The long shadow of trust.

Lynne Griffin
Katrin Schumann, Tom Griffin, Lynne Griffin
Source: Lynne Griffin

Research shows that a daughter’s relationship with her father casts a long shadow on her academic performance, career success, relationships, and emotional well-being. As you might imagine, daughters whose fathers have been actively engaged throughout childhood have a powerful impact on them well into adulthood. But what if you’re faced with the possibility that everything a father has said and done has been veiled in mistruths? How does a young woman make her own life choices when she can no longer trust her own instincts, her own memories?

My dear friend, author Katrin Schumann, explores these and other questions about adult daughters and fathers in her new novel, The Forgotten Hours. In this #MeToo narrative about best friends and how they’re shaped by first experiences of love, in all its incarnations, Schumann grapples with these and other questions of identity, parenting, and love.

Lynne: A woman’s early relationship with her dad, who is her first male object of love, shapes her consciously and unconsciously, showing her what she can expect and what is acceptable in a romantic partner. How did you use your main character Katie’s relationships with boys and men in high school, college, and present-day to examine this?

Katrin: I wanted to explore how very badly a girl can be knocked off track when her idea of what it means to be a good man, a father, a husband, a lover is turned on its head. I tell the story in two timelines—the present day when Katie’s father is getting out of jail (for a crime she doesn’t think he committed), and the past, when she and her best friend Lulu are 15 and things go awry—to capture and contrast the before and after moments. Before, in youth, when you’re hopeful and naïve; when romantic love seems both pure and available to you. And then after, when you’ve started to question your perspective and perceptions when you become sidetracked by confusion and guilt.

At 15, Katie has an innocent flirtation with a boy called Jack and she never forgets that—for her, it represents all that is positive and healthy in a relationship, but she comes to discover that her desire for simplicity and clarity actually distorts reality. Even Jack isn’t really who she thinks he is. In college, after her father has been imprisoned, she’s experimenting: She’s been damaged, and she’s trying to figure out who she wants to be now, and who she can become. It’s a moment for her when she’s incapable of taking control, of choosing the right person. Then, as a young woman, she stumbles into a relationship with an older man, Zev, and as they get closer and more intimate and committed, she is scared of making herself vulnerable. Can she trust him, and herself? It’s hard to have a mature romantic relationship when the model you have in mind has been twisted out of shape.

lynne griffin
The Forgotten Hours
Source: lynne griffin

Lynne: Katie’s father is accused of a criminal sexual offense when she is a teenager. How does her family handle the feelings of shame and betrayal? What are the downsides to these choices that ripple well into Katie’s adulthood?

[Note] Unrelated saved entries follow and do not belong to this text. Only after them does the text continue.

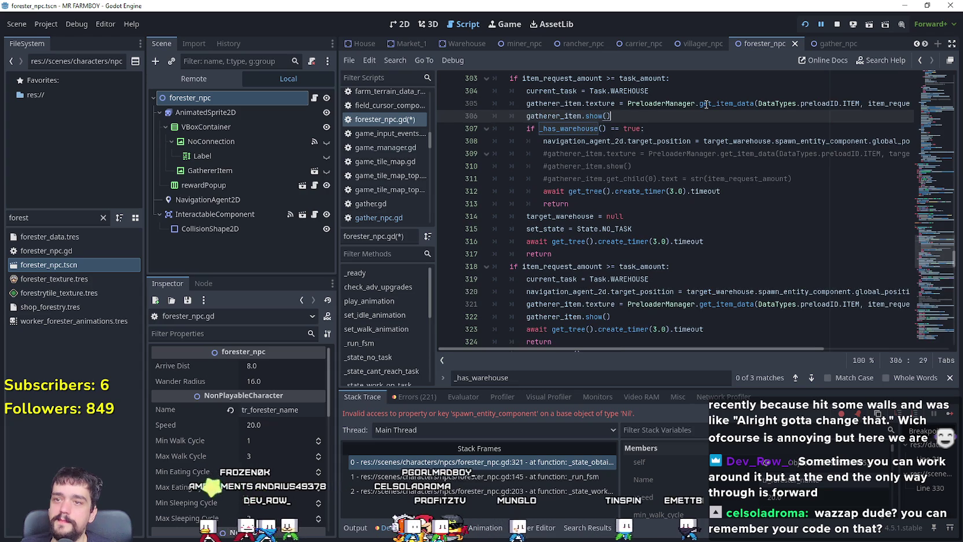
pyautogui.moveTo(818, 177)
pyautogui.mouseDown()
pyautogui.moveTo(636, 179)
pyautogui.moveTo(474, 118)
pyautogui.moveTo(365, 149)
pyautogui.mouseUp()
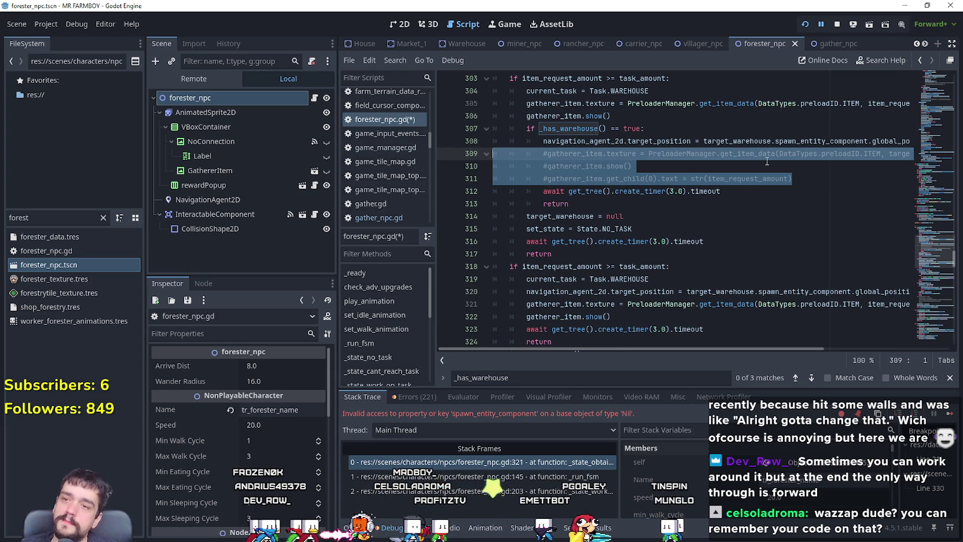
pyautogui.press('BackSpace')
pyautogui.press('BackSpace')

Katrin: Katie has grown up in a culture of silence. In her family, people pull themselves up by the bootstraps; they get on with life, moving forward without looking backward. This has the advantage of looking pretty good from the outside—Katie throws herself into school, her studies, and then work. She appears to be a “successful” young woman. But her own reality is very different: Not talking about the trauma she experienced doesn’t make it go away. It’s still there, unprocessed. So her relationships with everyone are compromised—she can’t be honest with her new boyfriend, though she yearns for the intimacy and trust he offers her. She’s estranged from her mother because she can’t understand her choices. She loves her brother but there is so much that has gone unsaid between them that they’re not close. Bessel van Der Kolk wrote an important book called The Body Keeps the Score in which he explains that trauma victims are often stuck in a narrative that they can’t adapt, so they can’t move on in a healthy way. This is what happens to Katie.

Lynne: In discussions and interviews about The Forgotten Hours, writers and reviewers comment that this is a novel about the complexities of consent in the #MeToo era. Yet it’s also a story about how children choose (or choose not to) understand their parents’ needs and desires, especially when it comes to relationships and sexuality. What do you hope readers come away with when it comes to Katie’s adult understanding of her father, her mother, and their relationship with each other?

Katrin: We probably all remember the moment when we realized for the first time that our parents are only human, that they don’t know the answer to everything, or that they are perhaps less honorable than we believed. But we never stop being our parent’s children, no matter how old we are; we yearn to love and trust them no matter what. When that relationship has been broken or undermined, it’s hard to move forward into adulthood ourselves.

In this story, I catch Katie at just that moment in her life when she’s on the cusp of being an adult, and the question is: What kind of person will she become? One who is open and trusting (and trustworthy), or one who retreats and pretends? In facing up to the reality of her parents and understanding for the first time their full complexity—as individuals, but also as partners in marriage and parenting—will Katie be released from the past and find a way to move forward in a healthy way?

For me this is a hopeful book, one that shines a light on some uncomfortable truths but also says, we are resilient, we continue to seek out fellowship and love in spite of it all, and ultimately we have the strength to overcome trauma and disappointment, and find agency again.

Lynne: You’re a mother and a partner. Has the journey of writing and publishing this novel led to any meaningful conversations within your family? In what ways do you encourage parents to have tough conversations with their children about the topics explored in the novel?

Katrin: I’m someone who openly shares my struggles, my hopes, and disappointments, so my husband and kids have been with me on that journey. And yes, I talked a lot with my family about the themes in this book. I didn’t find it hard to talk with my children about sex, as such—the mechanics—but it’s awfully hard to talk with people about the gray areas. What does consent mean and what does it look like, in reality, in the heat of the moment? Why do people rely on alcohol when they’re trying to make connections with other humans? What happens when you discover you’re wrong about someone? How can you protect yourself from someone who doesn’t have your best interests at heart? Is loyalty always a good trait?

There aren’t easy answers to a lot of these questions, but that doesn’t mean they’re not worth asking.